Now work is underway on a masterplan which will look at transforming the area. Crucially, there is no money yet to actually do any work but Sheffield Council has received a government grant to create the masterplan.

In 1955 work began on Gleadless Valley housing estate. Sheffield Council bought up farmland and over the next seven years built homes for 17,000 people.

The neighbourhood now has a mix of maisonettes, tower blocks, elderly complexes and traditional semis and housing is still seen a crucial to revitalising the area.

Reach South Sheffield, a charity based on Blackstock Road, helps local people gain skills, secure employment, promotes healthier lifestyle choices and works to reduce isolation.

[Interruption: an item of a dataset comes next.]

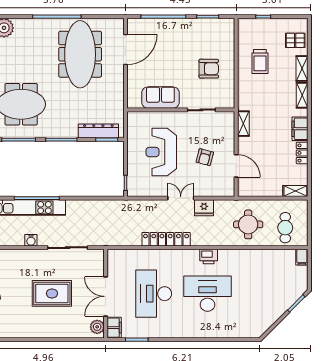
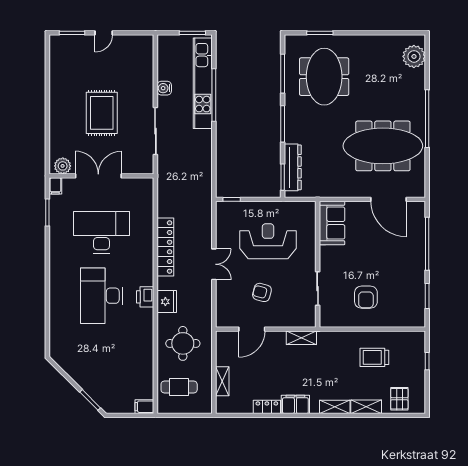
sofa: (160, 98) -> (332, 223), moved
shelving: (295, 191) -> (222, 381), moved
fridge: (204, 208) -> (167, 302), moved, turned 180
desk: (207, 294) -> (101, 296), turned 180
filing cabinet: (114, 328) -> (55, 186), width x0.50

Steve Rundell, chief executive of Reach, said: “Improving the housing stock is really important. Eight to ten years ago the council and Sheffield Homes did a lot improvements but in spite of that, there is still a lot of poor quality housing. Some of it is just cosmetic but a lot of maisonettes have stairs which are no good for older people,

“There also definitely needs to be improvements to the green environment. We have a huge amount of green spaces with an ancient woodland and meadow but they are not looked after. There is no sense of ownership from local people and there is fly tipping.”

Steve says people are at the heart of Gleadless Valley and the masterplan must look at social activities and isolation along with bricks and mortar.

“For me, one thing that has been missed is the range of activities that we need in the community to cater for an aging population as well as young people,” he said.

“There’s not a huge amount to do here. In order to tackle the real issues with isolation and loneliness we need to a lot more happening to pull people out of their homes. We need more activities that promote health and wellbeing.”